As with previous attempts to parse statements issued by Rouhani’s less presentable predecessor Mahmoud Ahmadinejad (who also spoke at a similar rally elsewhere in Iran on the same day) or their boss, Supreme Leader Ayatollah Ali Khamenei, the desire to avoid the obvious conclusion about the vicious hatred of Israel that is promoted by the Islamist regime is unpersuasive. This is a government whose leaders, both the alleged extremists and the alleged moderates, have always denounced Israel’s existence, and which has been a major source of financial support for the efforts of groups like Hezbollah and Hamas that seek to translate that wish into action. As an article on the controversy that ran on the New York Times website noted:
Mr. Ahmadinejad and Ayatollah Ali Khamenei, the far more powerful cleric who rules Iran, have repeatedly predicted that Israel will cease to exist and openly support militant groups that are pledged to the destruction of the Jewish state. In some cases, they have even used language similar to what was falsely attributed to Mr. Rouhani on Friday. “The Zionist regime is a true cancer tumor on this region that should be cut off,” Iran’s supreme leader said in a speech last year. “And it definitely will be cut off.”

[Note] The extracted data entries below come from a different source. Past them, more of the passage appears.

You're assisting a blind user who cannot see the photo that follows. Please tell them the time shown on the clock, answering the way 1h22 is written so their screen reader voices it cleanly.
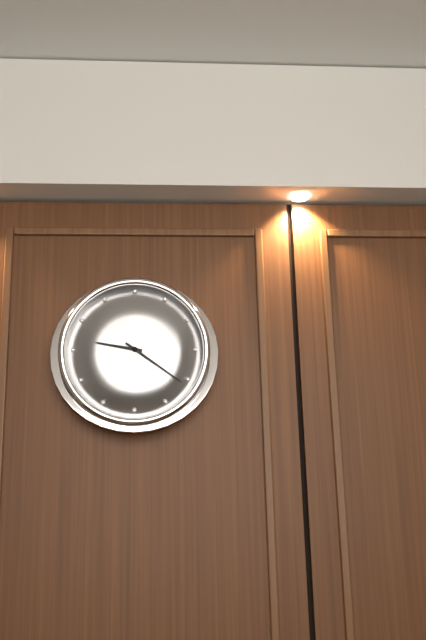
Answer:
9h21
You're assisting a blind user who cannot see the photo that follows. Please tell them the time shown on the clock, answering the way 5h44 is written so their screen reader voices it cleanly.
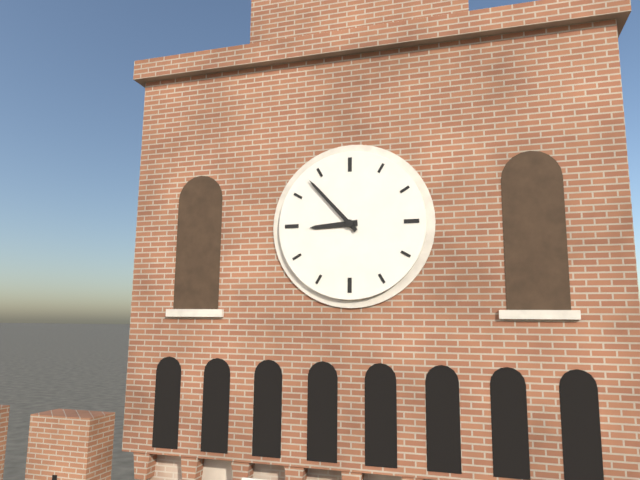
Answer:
8h53
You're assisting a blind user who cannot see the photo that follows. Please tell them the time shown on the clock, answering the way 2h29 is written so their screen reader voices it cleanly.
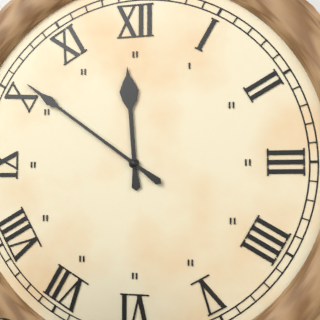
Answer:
11h51
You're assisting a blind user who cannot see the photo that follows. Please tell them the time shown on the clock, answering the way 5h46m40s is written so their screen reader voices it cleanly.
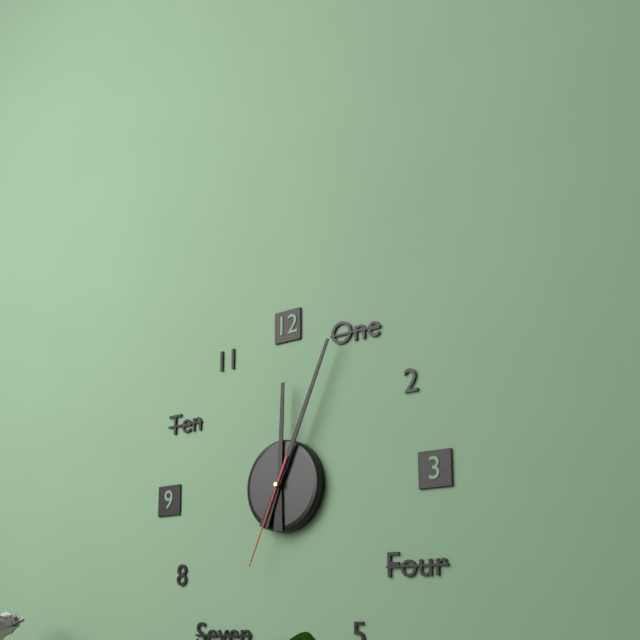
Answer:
12h04m34s
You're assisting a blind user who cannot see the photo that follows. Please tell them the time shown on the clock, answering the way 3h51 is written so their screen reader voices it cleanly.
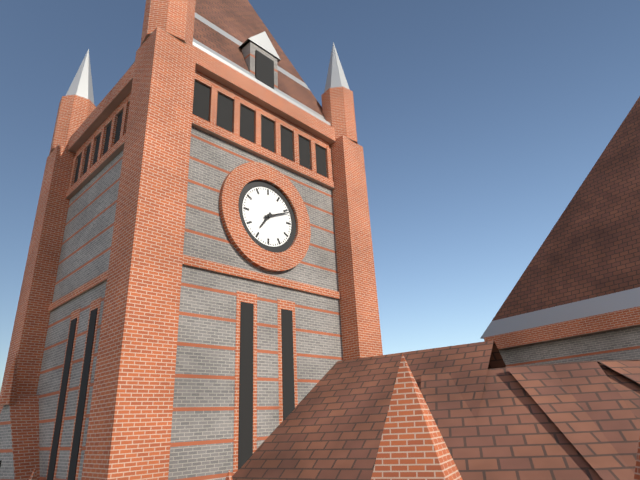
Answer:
7h11
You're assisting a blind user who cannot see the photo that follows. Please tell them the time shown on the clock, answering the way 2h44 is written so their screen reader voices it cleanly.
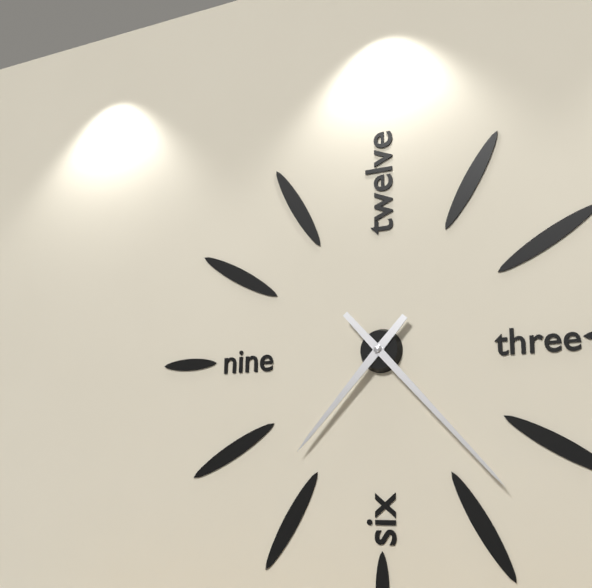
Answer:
7h23
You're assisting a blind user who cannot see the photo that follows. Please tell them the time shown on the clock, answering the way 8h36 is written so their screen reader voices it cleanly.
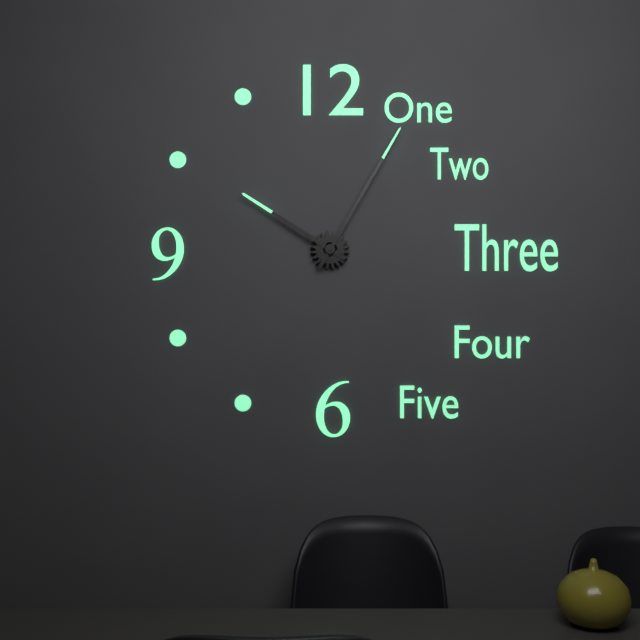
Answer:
10h05
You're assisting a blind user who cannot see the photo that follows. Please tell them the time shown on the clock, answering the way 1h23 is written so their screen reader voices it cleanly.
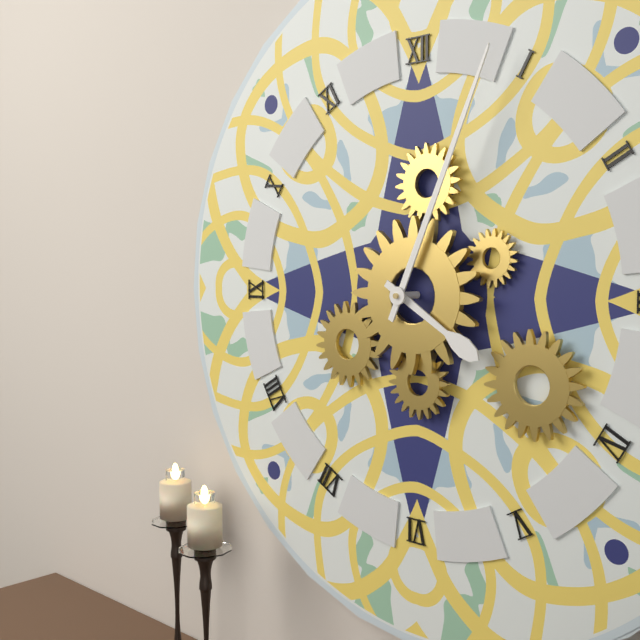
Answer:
4h04
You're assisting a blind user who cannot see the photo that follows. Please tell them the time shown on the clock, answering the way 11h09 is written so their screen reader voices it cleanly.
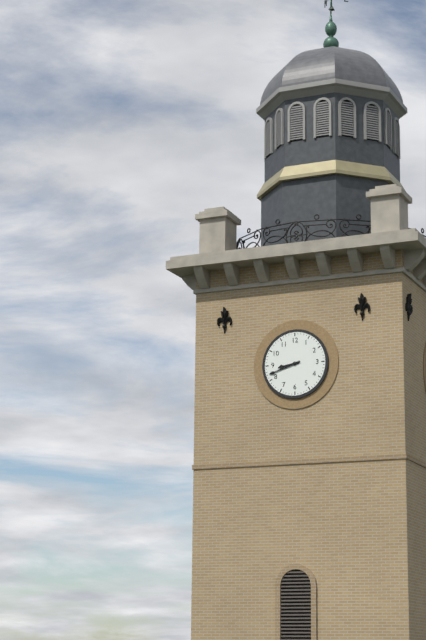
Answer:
8h42
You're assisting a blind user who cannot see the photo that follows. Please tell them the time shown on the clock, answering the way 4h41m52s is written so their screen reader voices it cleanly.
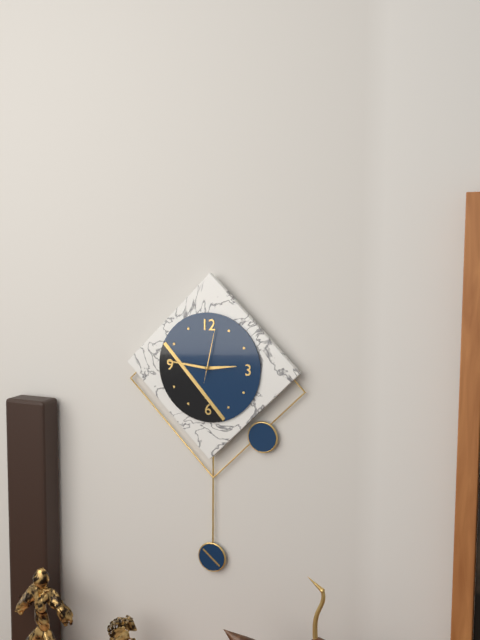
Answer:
2h46m02s
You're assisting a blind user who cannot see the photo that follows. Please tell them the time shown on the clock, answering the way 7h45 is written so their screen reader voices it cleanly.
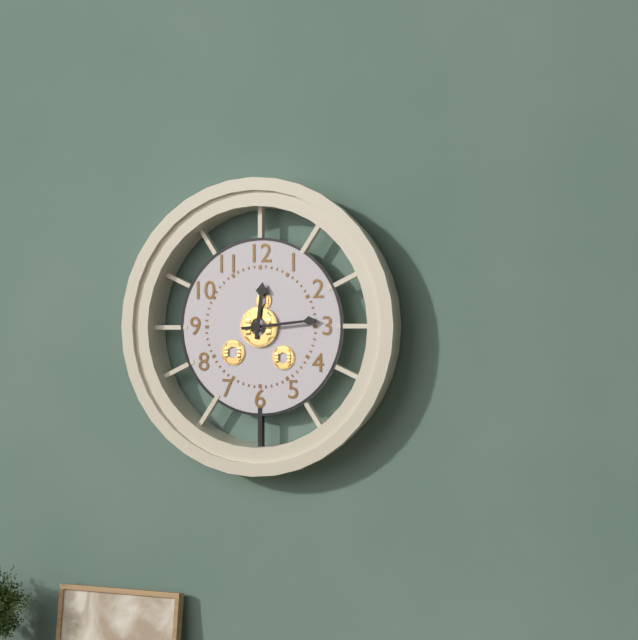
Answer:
12h14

The fact is, Iran’s apologists would far rather play semantic games about Rouhani’s speech than deal with the reality of Iranian nuclear policy, which, in his inaugural address, the new president reaffirmed. Rouhani said yesterday that neither sanctions nor the threat of war would change the mind of the Iranian leadership on its drive for nuclear capability.
Nor is it really worth our time to play the game once perfected by Kremlinologists during the era of the Soviet Union and to wonder whether Rouhani’s cabinet will really be moderates. Though most appear to be retreads from the administration of Ali Akbar Hashemi Rafsanjani in the 1990s, no one seems capable of showing us why the equally extreme Iran of that era should be regarded as somehow a model for a new period of mutual understanding.
Far more important is the news reported today by the Wall Street Journal that Iran’s nuclear program is also pursuing an alternate track to its uranium enrichment program that could lead to a bomb:
In recent months, U.S. and European officials say, the Tehran regime has made significant advances on the construction of a heavy water reactor in the northwestern city of Arak. A reactor like the one under construction is capable of using the uranium fuel to produce 40 megawatts of power. Spent fuel from it contains plutonium—which, like enriched uranium, can serve as the raw material for an explosive device. India and Pakistan have built plutonium-based bombs, as has North Korea.
The Arak facility, when completed, will be capable of producing two nuclear bombs’ worth of plutonium a year, said U.S. and U.N. officials.
In the face of these facts, the controversy over the translation of Rouhani’s words is exposed as a farce with little meaning. But the willingness of those who are hoping to defuse pressure on Obama to act on Iran to seize on any discrepancy in an already extreme statement by the Iranian leader shows just how much some in the West want to ignore the truth about him and the regime he is part of.